Doch einige Wochen später erfuhr die Band, dass sie mit "Masahsh Keda" eine rote Linie überschritten hatte. Ein Freund, der im Präsidentenpalast arbeitet, warnte sie, dass die Regierung einen zweiten solchen Titel nicht tolerieren würde. "Wir mussten aufhören", sagt Temraz. "Ich habe den Versuch aufgegeben, in diesem Land etwas zu verändern."

Im Abseits

Nicht alle haben die Hoffnung verloren. Einige Rapper versuchen, sensible Themen anzuschneiden, ohne den Staat direkt verantwortlich zu machen. Y-Crew, eine der ersten ägyptischen Hip-Hop-Gruppen, hat vor neun Monaten den Titel "Verblendet" herausgebracht, der von Missbrauch und Gewalt handelt, die ägyptische Straßenkinder erleben. "Ägyptische Mainstream-Musik singt nur von Liebe, nie von wirklichen Problemen", kritisiert Omar Bofolot, eines der Gründungsmitglieder von Y-Crew. "Wir wollen über etwas Echtes reden. Aber wir wollen den Leuten nicht predigen, was sie zu tun haben."

Die Gruppe ist vor einiger Zeit nach Dubai gezogen, um an ihrem neuesten Album zu arbeiten. Langsam verlieren die Rapper die Hoffnung, dass ihre Musik in Ägypten etwas Positives bewirken könne. "Wir haben von Anfang an über soziale und politische Themen gerappt", sagt Shahin, die Nummer zwei bei Y-Crew. "Aber in Ägypten ändert sich nichts und wir haben die Nase inzwischen voll. Unser nächstes Album wird nur Frieden, Liebe und Einheit anpreisen."

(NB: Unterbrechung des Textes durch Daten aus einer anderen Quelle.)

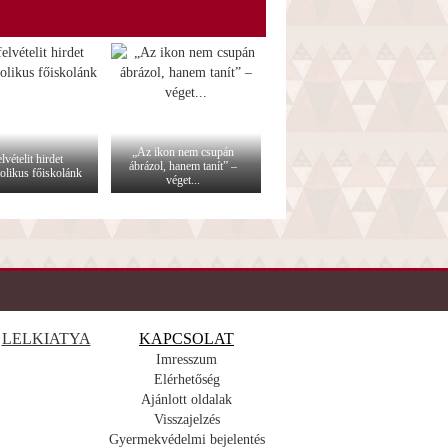
„Az ikon nem csupán
lvételit hirdet
ábrázol, hanem tanít” –
olikus főiskolánk
véget...
LELKIATYA
KAPCSOLAT
Imresszum
Elérhetőség
Ajánlott oldalak
Visszajelzés
Gyermekvédelmi bejelentés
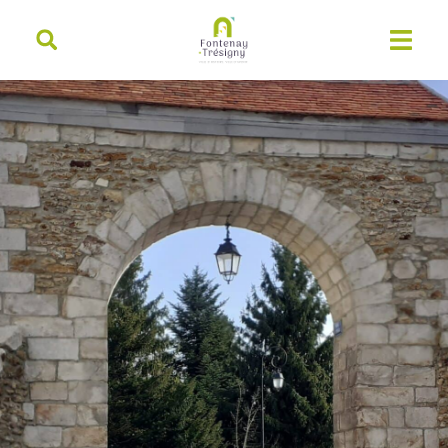
contenu
principal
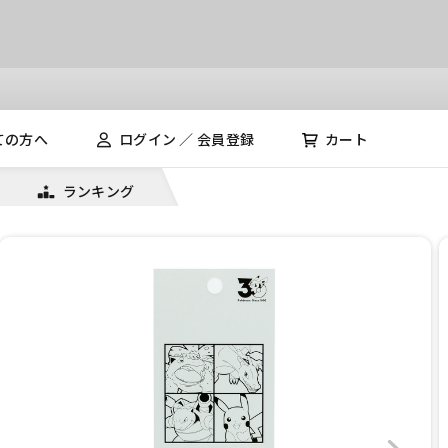
ての方へ
ログイン ／ 会員登録
カート
ランキング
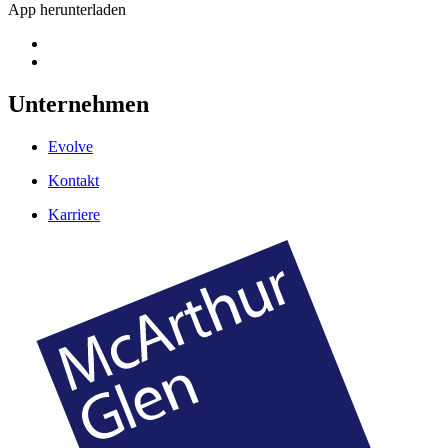
App herunterladen
Unternehmen
Evolve
Kontakt
Karriere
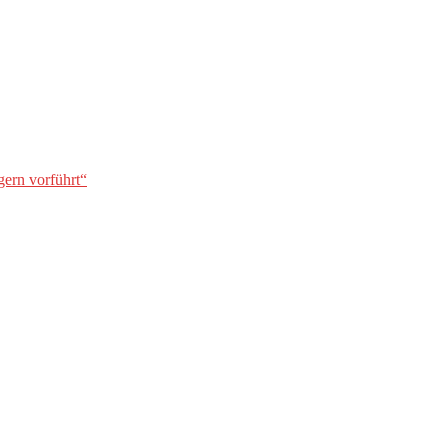
gern vorführt“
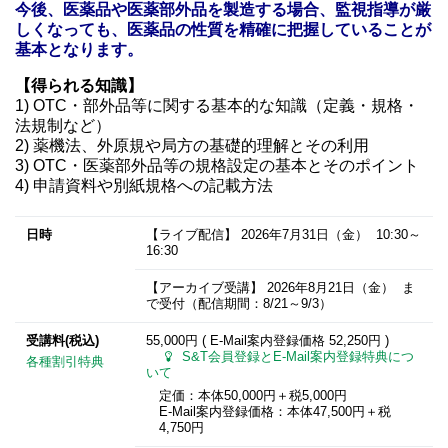
今後、医薬品や医薬部外品を製造する場合、監視指導が厳
しくなっても、医薬品の性質を精確に把握していることが
基本となります。​
【得られる知識】
1) OTC・部外品等に関する基本的な知識（定義・規格・
法規制など）
2) 薬機法、外原規や局方の基礎的理解とその利用
3) OTC・医薬部外品等の規格設定の基本とそのポイント
4) 申請資料や別紙規格への記載方法
日時
【ライブ配信】
2026年7月31日
（金） 10:30～
16:30
【アーカイブ受講】
2026年8月21日
（金） ま
で受付（配信期間：8/21～9/3）
受講料(税込)
55,000円 ( E-Mail案内登録価格
52,250円
)
S&T会員登録とE-Mail案内登録特典につ
各種割引特典
いて
定価：本体50,000円＋税5,000円
E-Mail案内登録価格：本体47,500円＋税
4,750円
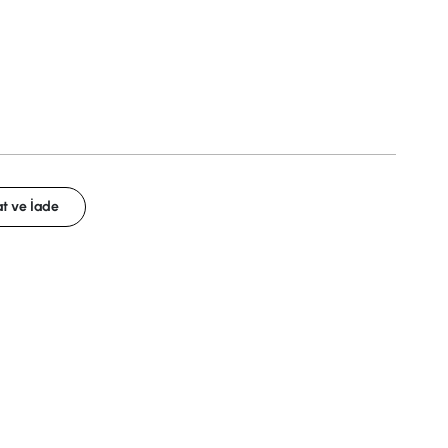
t ve İade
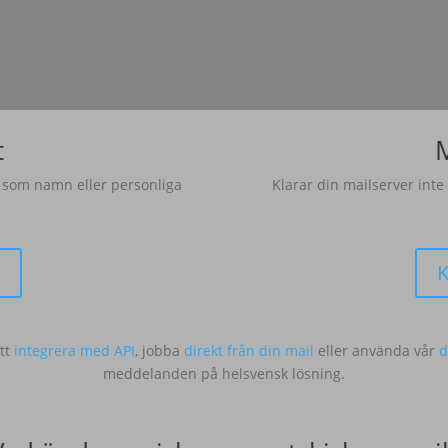
t
, som namn eller personliga
Klarar din mailserver inte
s
K
tt
integrera med API
, jobba
direkt från din mail
eller använda vår
d
meddelanden på helsvensk lösning.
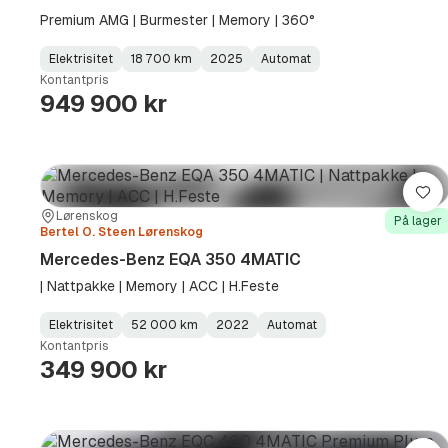
Premium AMG | Burmester | Memory | 360°
Elektrisitet
18 700 km
2025
Automat
Fuel
Kilometerstand
Model
Gearbox
:
Kontantpris
Type
Year
Type
:
:
:
949 900 kr
Lag
Sted:
Forhandler:
Lørenskog
På lager
Bertel O. Steen Lørenskog
Mercedes-Benz EQA 350 4MATIC
| Nattpakke | Memory | ACC | H.Feste
Elektrisitet
52 000 km
2022
Automat
Fuel
Kilometerstand
Model
Gearbox
:
Kontantpris
Type
Year
Type
:
:
:
349 900 kr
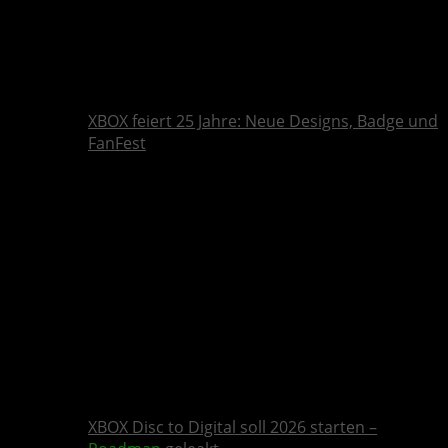
XBOX feiert 25 Jahre: Neue Designs, Badge und
FanFest
XBOX Disc to Digital soll 2026 starten –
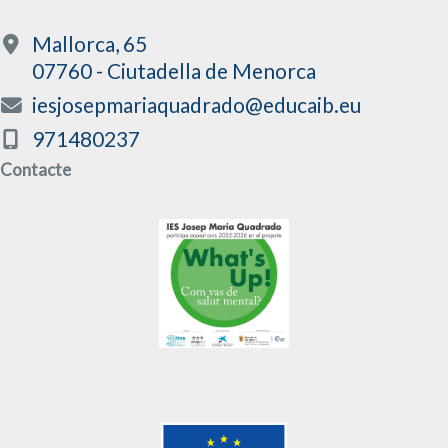
Mallorca, 65
07760 - Ciutadella de Menorca
iesjosepmariaquadrado@educaib.eu
971480237
Contacte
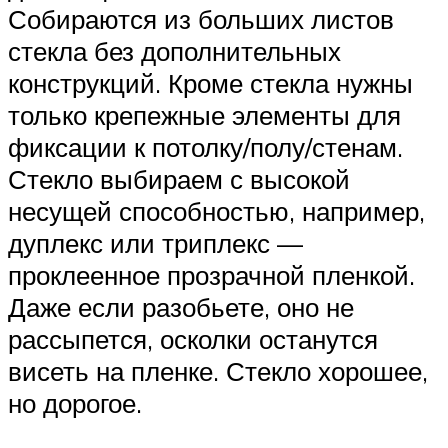
Собираются из больших листов
стекла без дополнительных
конструкций. Кроме стекла нужны
только крепежные элементы для
фиксации к потолку/полу/стенам.
Стекло выбираем с высокой
несущей способностью, например,
дуплекс или триплекс —
проклеенное прозрачной пленкой.
Даже если разобьете, оно не
рассыпется, осколки останутся
висеть на пленке. Стекло хорошее,
но дорогое.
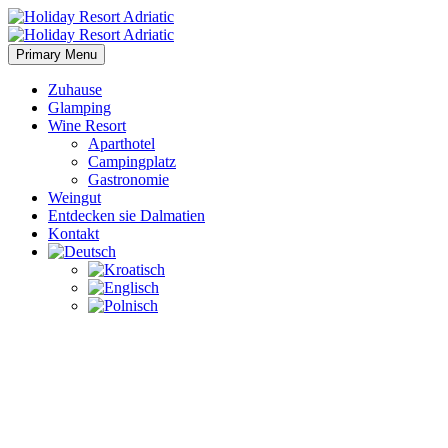
Primary Menu
Zuhause
Glamping
Wine Resort
Aparthotel
Campingplatz
Gastronomie
Weingut
Entdecken sie Dalmatien
Kontakt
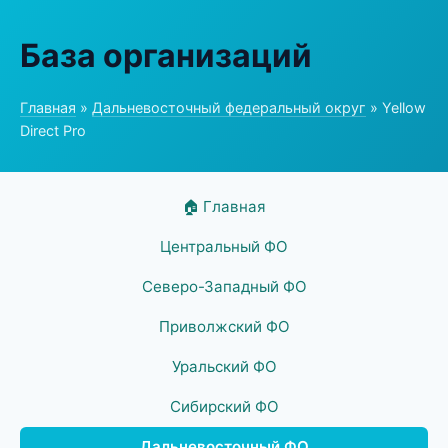
База организаций
Главная
»
Дальневосточный федеральный округ
» Yellow
Direct Pro
🏠 Главная
Центральный ФО
Северо-Западный ФО
Приволжский ФО
Уральский ФО
Сибирский ФО
Дальневосточный ФО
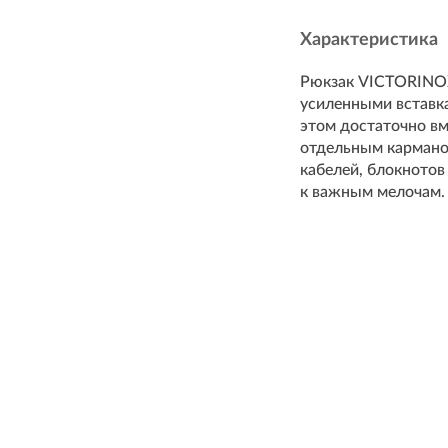
Характеристика
Рюкзак VICTORINOX 
усиленными вставка
этом достаточно в
отдельным карманом
кабелей, блокнотов
к важным мелочам.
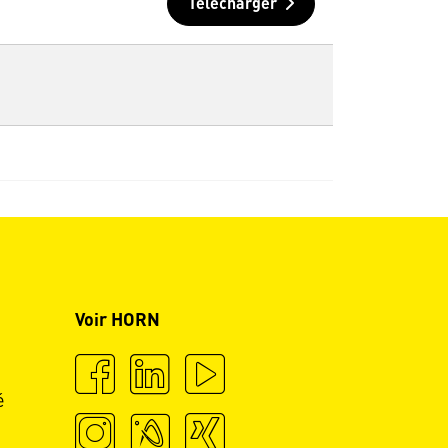
Télécharger
Voir HORN
é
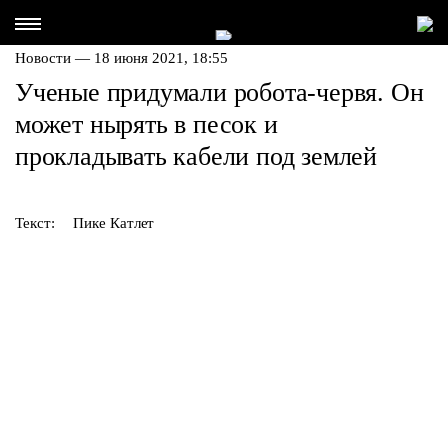
Новости — 18 июня 2021, 18:55
Ученые придумали робота-червя. Он
может нырять в песок и
прокладывать кабели под землей
Текст:
Пике Катлет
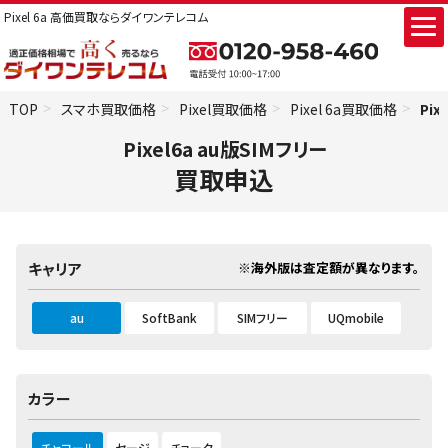
Pixel 6a 高価買取ならダイワンテレコム
TOP
スマホ買取価格
Pixel買取価格
Pixel 6a買取価格
Pix
Pixel6a au版SIMフリー
買取申込
※海外版は査定額が異なります。
キャリア
au
SoftBank
SIMフリー
UQmobile
カラー
チャコール
セージ
チョーク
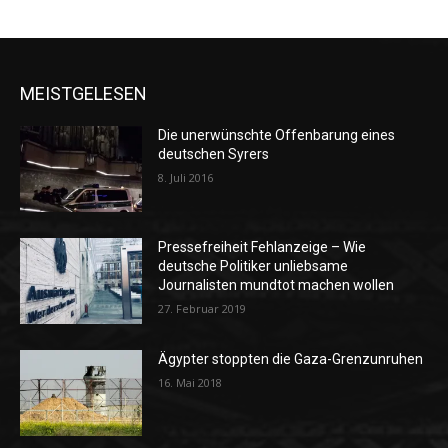
MEISTGELESEN
Die unerwünschte Offenbarung eines
deutschen Syrers
8. Juli 2016
Pressefreiheit Fehlanzeige – Wie
deutsche Politiker unliebsame
Journalisten mundtot machen wollen
27. Februar 2019
Ägypter stoppten die Gaza-Grenzunruhen
16. Mai 2018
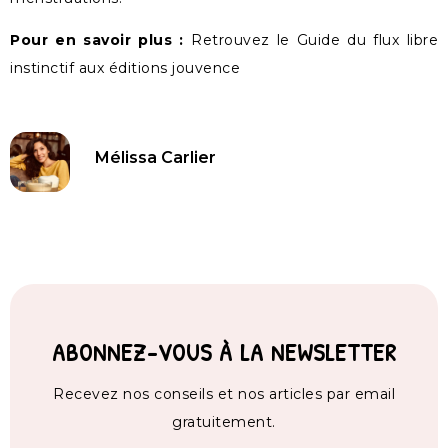
Pour en savoir plus :
Retrouvez le Guide du flux libre
instinctif aux éditions jouvence
Mélissa Carlier
ABONNEZ-VOUS À LA NEWSLETTER
Recevez nos conseils et nos articles par email
gratuitement.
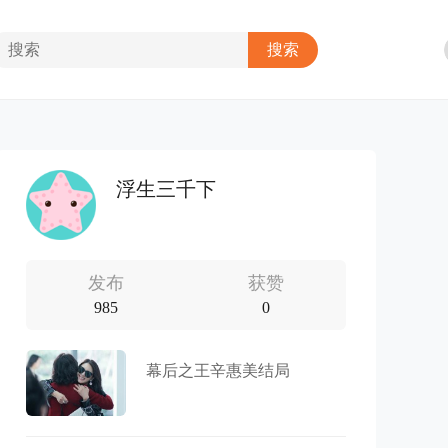
浮生三千下
发布
获赞
985
0
幕后之王辛惠美结局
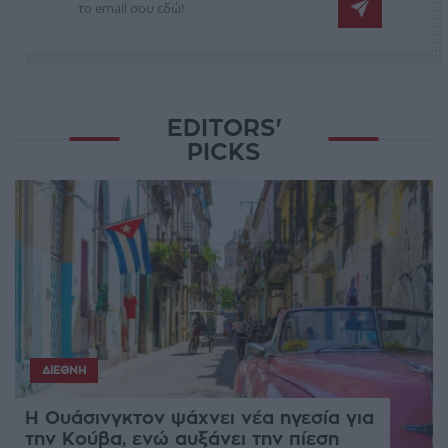
EDITORS'
PICKS
ΔΙΕΘΝΉ
Η Ουάσινγκτον ψάχνει νέα ηγεσία για
την Κούβα, ενώ αυξάνει την πίεση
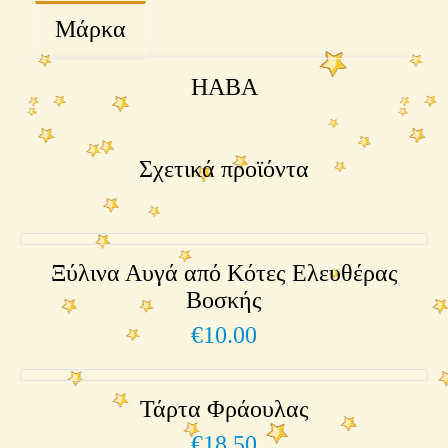
Μάρκα
HABA
Σχετικά προϊόντα
Ξύλινα Αυγά από Κότες Ελευθέρας
Βοσκής
€
10.00
Τάρτα Φράουλας
€
18.50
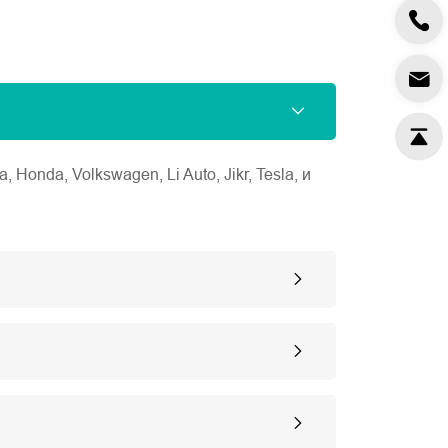
nda, Volkswagen, Li Auto, Jikr, Tesla, и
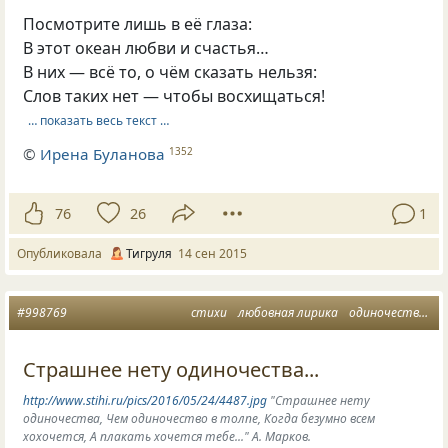
Посмотрите лишь в её глаза:
В этот океан любви и счастья…
В них — всё то, о чём сказать нельзя:
Слов таких нет — чтобы восхищаться!
… показать весь текст …
©
Ирена Буланова
1352
76
26
1
Опубликовала
Тигруля
14 сен 2015
#998769
стихи
любовная лирика
одиночество вдвоем
Страшнее нету одиночества...
http://www.stihi.ru/pics/2016/05/24/4487.jpg
"Страшнее нету
одиночества, Чем одиночество в толпе, Когда безумно всем
хохочется, А плакать хочется тебе..." А. Марков.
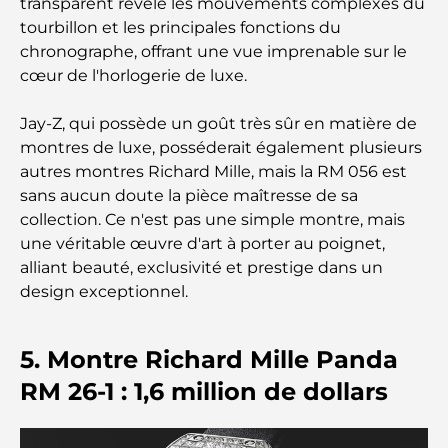
transparent révèle les mouvements complexes du
Plateformes de trading aux Émirats arabes unis :
tourbillon et les principales fonctions du
un guide pour les investisseurs modernes
chronographe, offrant une vue imprenable sur le
cœur de l'horlogerie de luxe.
Family Beach Club Dubai : Là où divertissement et
détente se rencontrent
Jay-Z, qui possède un goût très sûr en matière de
montres de luxe, posséderait également plusieurs
Les meilleures écoles IB à Dubaï : un guide
autres montres Richard Mille, mais la RM 056 est
complet pour les parents
sans aucun doute la pièce maîtresse de sa
collection. Ce n'est pas une simple montre, mais
Plan directeur de Dubai Hills : une vision pour la
une véritable œuvre d'art à porter au poignet,
vie communautaire moderne
alliant beauté, exclusivité et prestige dans un
design exceptionnel.
Restaurant de l'Opéra de Dubaï : Quand la
gastronomie rencontre la culture
5. Montre Richard Mille Panda
Les marques de costumes les plus chères qui
RM 26-1 : 1,6 million de dollars
définissent le luxe sur mesure
Restaurants de J1 Beach : la nouvelle destination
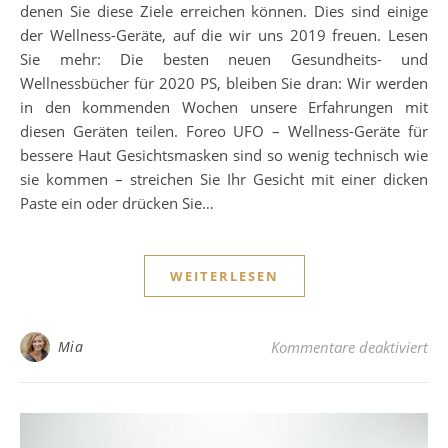
denen Sie diese Ziele erreichen können. Dies sind einige
der Wellness-Geräte, auf die wir uns 2019 freuen. Lesen
Sie mehr: Die besten neuen Gesundheits- und
Wellnessbücher für 2020 PS, bleiben Sie dran: Wir werden
in den kommenden Wochen unsere Erfahrungen mit
diesen Geräten teilen. Foreo UFO – Wellness-Geräte für
bessere Haut Gesichtsmasken sind so wenig technisch wie
sie kommen – streichen Sie Ihr Gesicht mit einer dicken
Paste ein oder drücken Sie…
WEITERLESEN
für
Mia
Kommentare deaktiviert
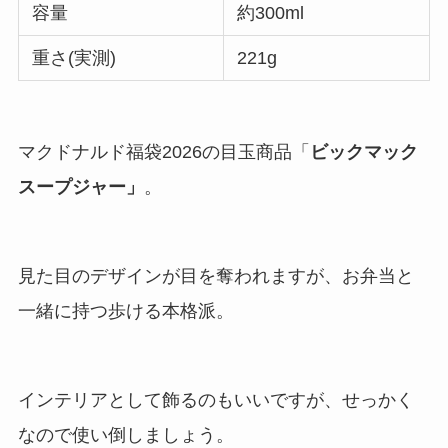
容量
約300ml
重さ(実測)
221g
マクドナルド福袋2026の目玉商品「
ビックマック
スープジャー」
。
見た目のデザインが目を奪われますが、お弁当と
一緒に持つ歩ける本格派。
インテリアとして飾るのもいいですが、せっかく
なので使い倒しましょう。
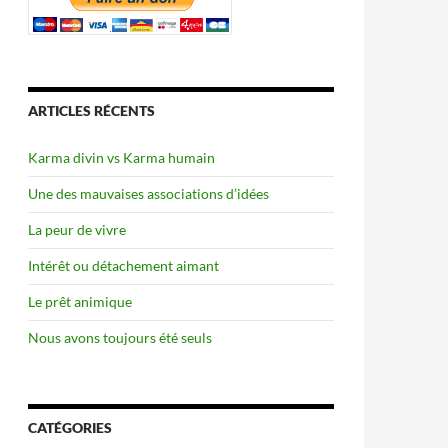
ARTICLES RÉCENTS
Karma divin vs Karma humain
Une des mauvaises associations d’idées
La peur de vivre
Intérêt ou détachement aimant
Le prêt animique
Nous avons toujours été seuls
CATÉGORIES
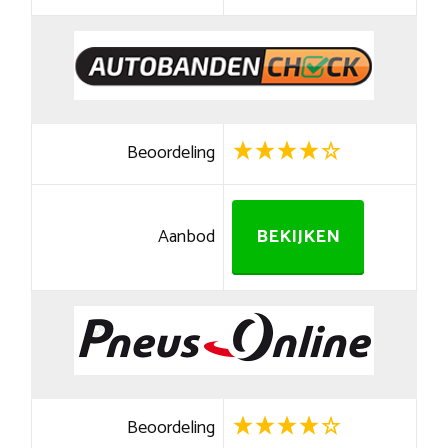
Beoordeling
Aanbod
BEKIJKEN
Beoordeling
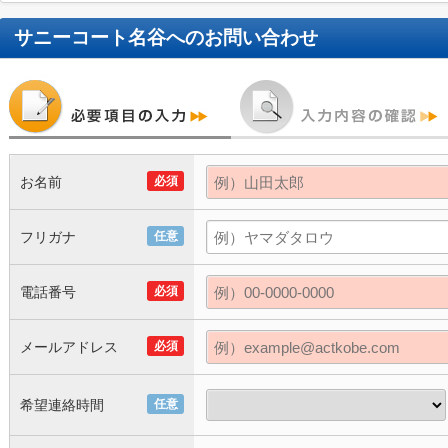
サニーコート名谷
へのお問い合わせ
お名前
必須
フリガナ
任意
電話番号
必須
メールアドレス
必須
希望連絡時間
任意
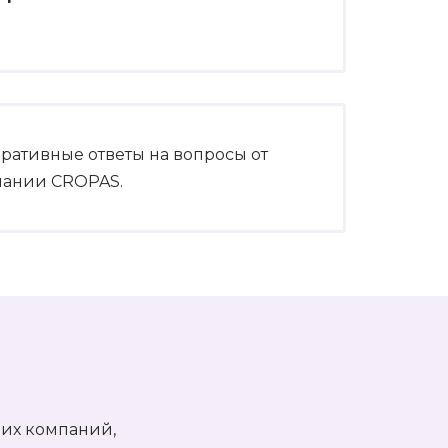
ративные ответы на вопросы от
пании CROPAS.
ших компаний,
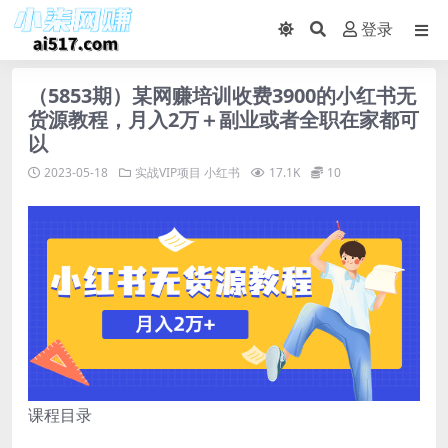
登录
（5853期）某网赚培训收费3900的小红书无
货源教程，月入2万＋副业或者全职在家都可
以
2023-05-18
实战VIP项目
小红书
17.1K
10
课程目录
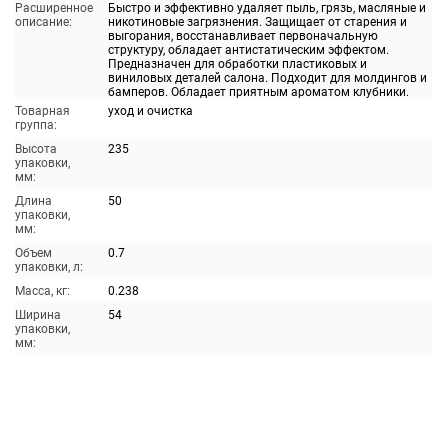
Расширенное
Быстро и эффективно удаляет пыль, грязь, масляные и
описание:
никотиновые загрязнения. Защищает от старения и
выгорания, восстанавливает первоначальную
структуру, обладает антистатическим эффектом.
Предназначен для обработки пластиковых и
виниловых деталей салона. Подходит для молдингов и
бамперов. Обладает приятным ароматом клубники.
Товарная
уход и очистка
группа:
Высота
235
упаковки,
мм:
Длина
50
упаковки,
мм:
Объем
0.7
упаковки, л:
Масса, кг:
0.238
Ширина
54
упаковки,
мм:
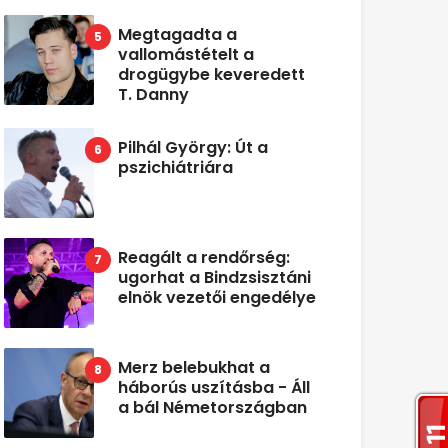
Megtagadta a
vallomástételt a
drogügybe keveredett
T. Danny
Pilhál György: Út a
pszichiátriára
Reagált a rendőrség:
ugorhat a Bindzsisztáni
elnök vezetői engedélye
Merz belebukhat a
háborús uszításba - Áll
a bál Németországban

Shakur wird jedoch nicht aufhören, über Themen zu rappen, die ihm wichtig sind. Im letzten Januar hat er den ersten Titel nach seiner Rückkehr veröffentlicht. Und derzeit schreibt er Songs über Migranten in Ägypten und Europa. Tausende Flüchtlinge sind gestorben, als sie versucht haben, von Alexandria aus übers Mittelmeer nach Europa zu kommen. Shakur kennt ihre Geschichten aus erster Hand, er setzt sich seit Jahren für sie ein und hat auch mit geflüchteten Rappern in Ägypten zusammengearbeitet.

Die politische Unterdrückung hält ihn dabei nicht von seinem Vorhaben ab. Selbst wenn ägyptischer Rap kommerzieller werde, schwört er, werde er sich niemals selbst zensieren. "Ich muss ehrlich bleiben", sagt er. "Der Preis mag höher sein. Aber Ägypter zahlen gegenwärtig ohnehin einen ziemlich hohen Preis."